(Extracted records)
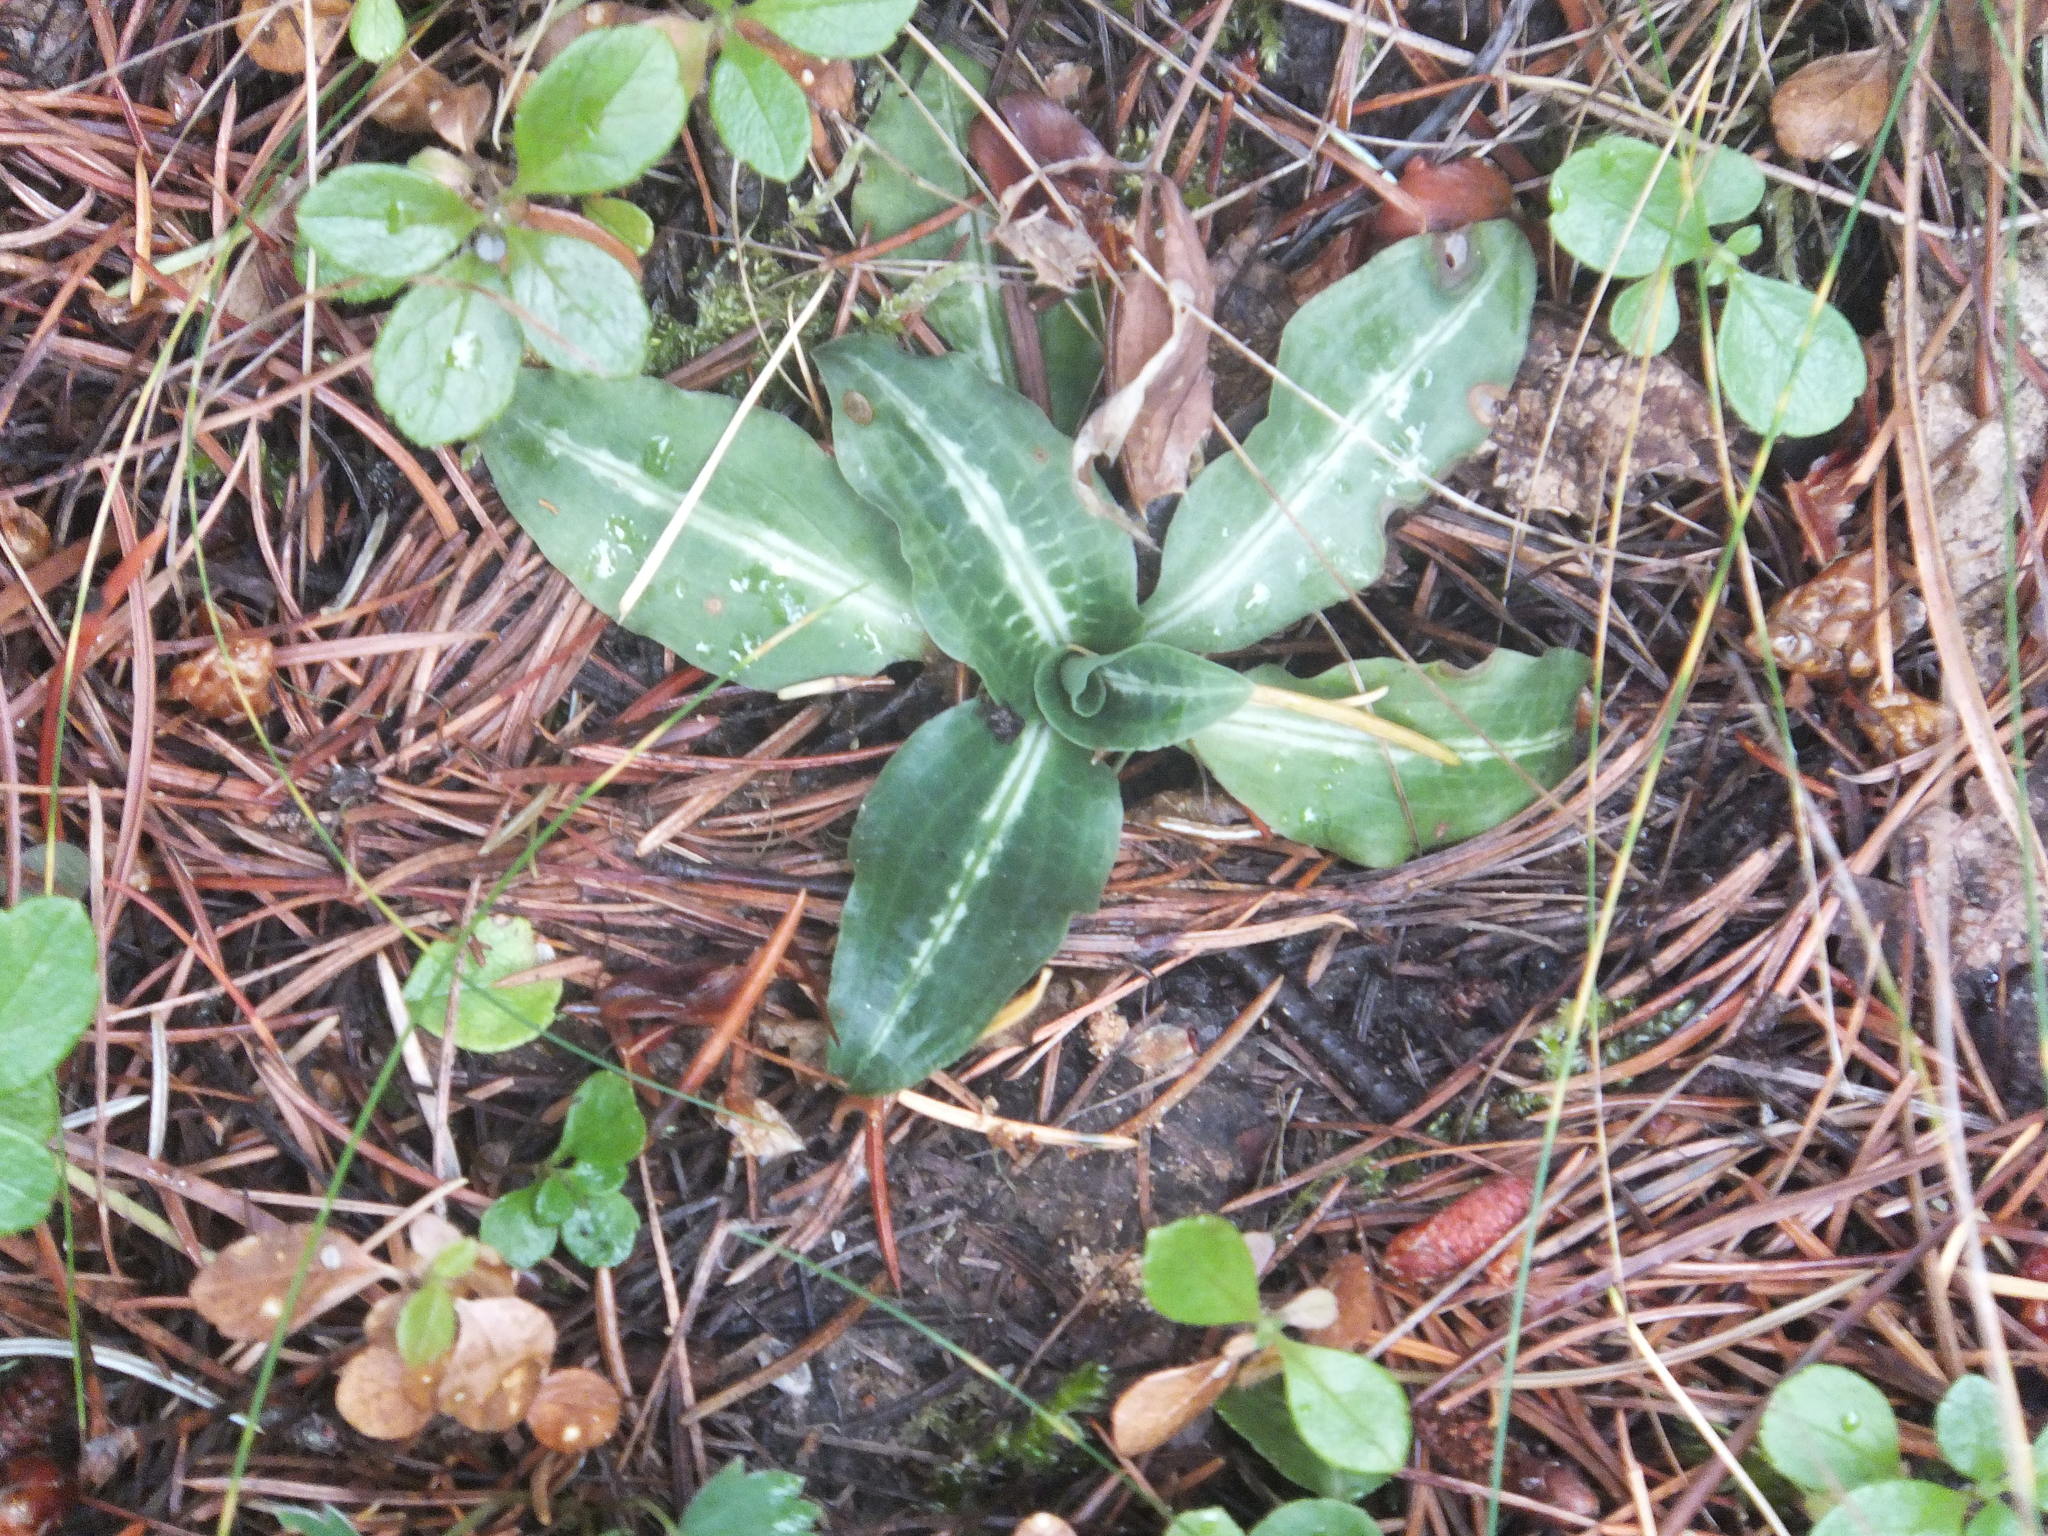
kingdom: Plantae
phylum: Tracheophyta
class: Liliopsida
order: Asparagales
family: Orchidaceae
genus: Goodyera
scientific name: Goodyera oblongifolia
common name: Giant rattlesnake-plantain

_THE PROBLEM:_
Please format the lines above as a JSON list of strings, with one string per line. Skip any blank lines and leave the pictures out.

_COMPLETE OUTPUT:_
[
  "kingdom: Plantae",
  "phylum: Tracheophyta",
  "class: Liliopsida",
  "order: Asparagales",
  "family: Orchidaceae",
  "genus: Goodyera",
  "scientific name: Goodyera oblongifolia",
  "common name: Giant rattlesnake-plantain"
]